**What the task asks:** Pick out every line in the items below that contains the word "entry", and copy each of those lines. Letter case counts.

**Dataset items:**
--
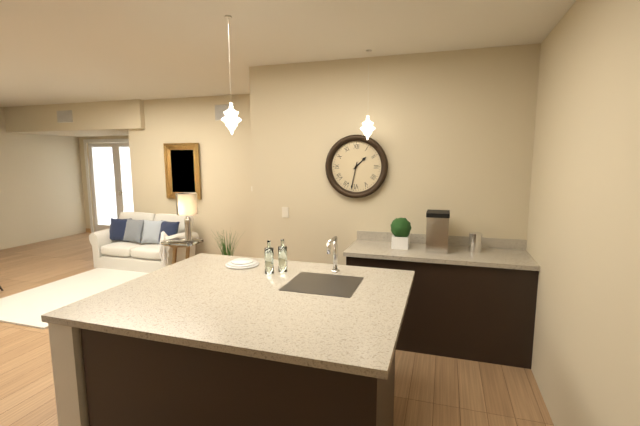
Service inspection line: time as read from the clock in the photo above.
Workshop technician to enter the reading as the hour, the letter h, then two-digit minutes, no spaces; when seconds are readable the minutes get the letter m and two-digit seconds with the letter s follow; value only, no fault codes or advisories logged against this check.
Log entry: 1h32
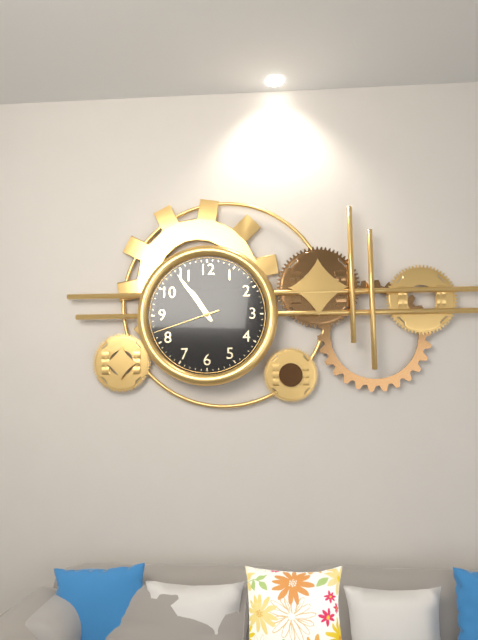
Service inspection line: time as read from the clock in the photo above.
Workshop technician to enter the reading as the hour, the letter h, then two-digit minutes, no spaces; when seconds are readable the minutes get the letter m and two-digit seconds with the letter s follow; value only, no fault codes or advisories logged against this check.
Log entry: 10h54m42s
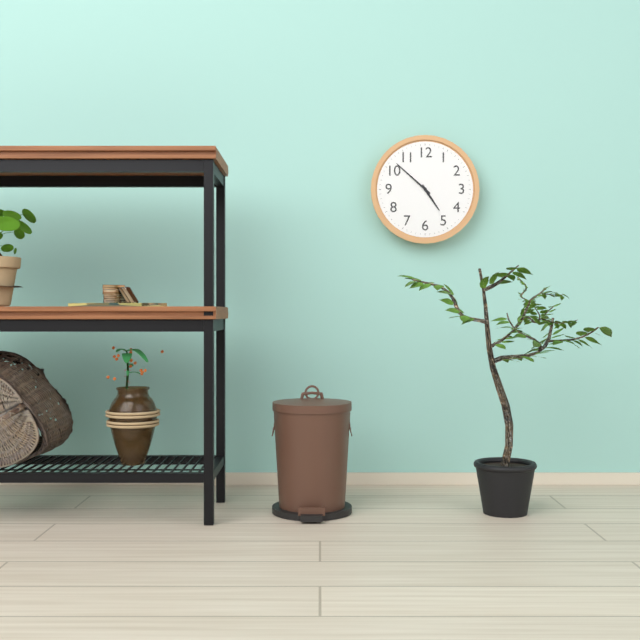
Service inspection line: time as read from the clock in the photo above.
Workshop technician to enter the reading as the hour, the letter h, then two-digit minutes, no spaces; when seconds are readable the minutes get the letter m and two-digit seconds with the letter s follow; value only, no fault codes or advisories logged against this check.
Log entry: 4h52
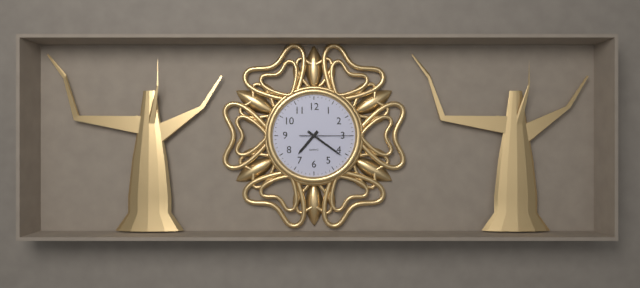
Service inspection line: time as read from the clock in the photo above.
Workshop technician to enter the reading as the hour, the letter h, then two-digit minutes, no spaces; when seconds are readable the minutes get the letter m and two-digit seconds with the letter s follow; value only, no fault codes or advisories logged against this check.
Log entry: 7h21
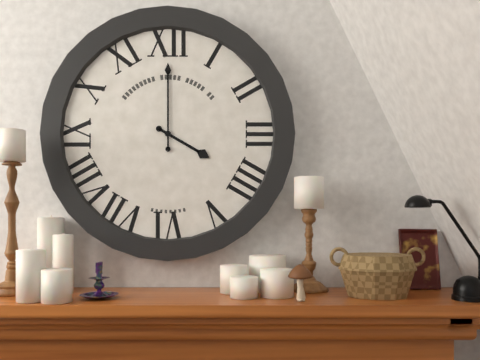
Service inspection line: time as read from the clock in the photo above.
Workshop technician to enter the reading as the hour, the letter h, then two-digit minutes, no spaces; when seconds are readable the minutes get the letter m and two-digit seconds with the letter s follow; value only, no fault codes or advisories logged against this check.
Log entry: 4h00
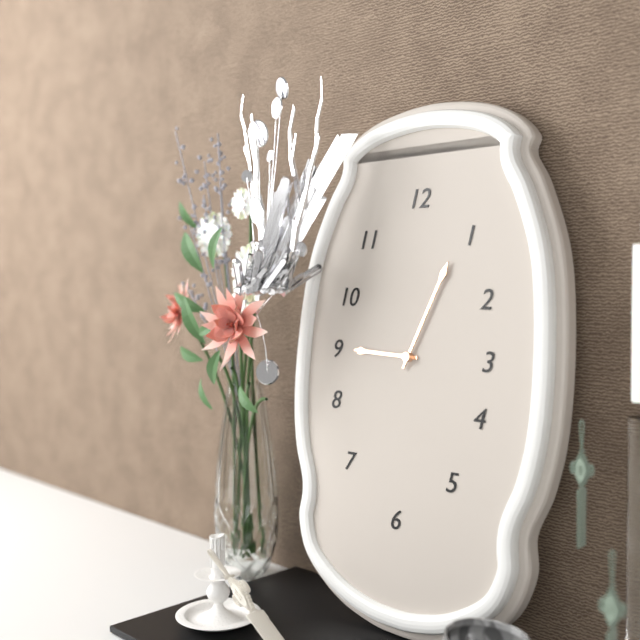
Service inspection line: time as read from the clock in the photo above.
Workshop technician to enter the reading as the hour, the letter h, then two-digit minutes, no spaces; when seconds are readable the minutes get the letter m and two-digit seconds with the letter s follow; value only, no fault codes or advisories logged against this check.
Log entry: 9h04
--
**Final answer:**
Log entry: 1h32
Log entry: 10h54m42s
Log entry: 4h52
Log entry: 7h21
Log entry: 4h00
Log entry: 9h04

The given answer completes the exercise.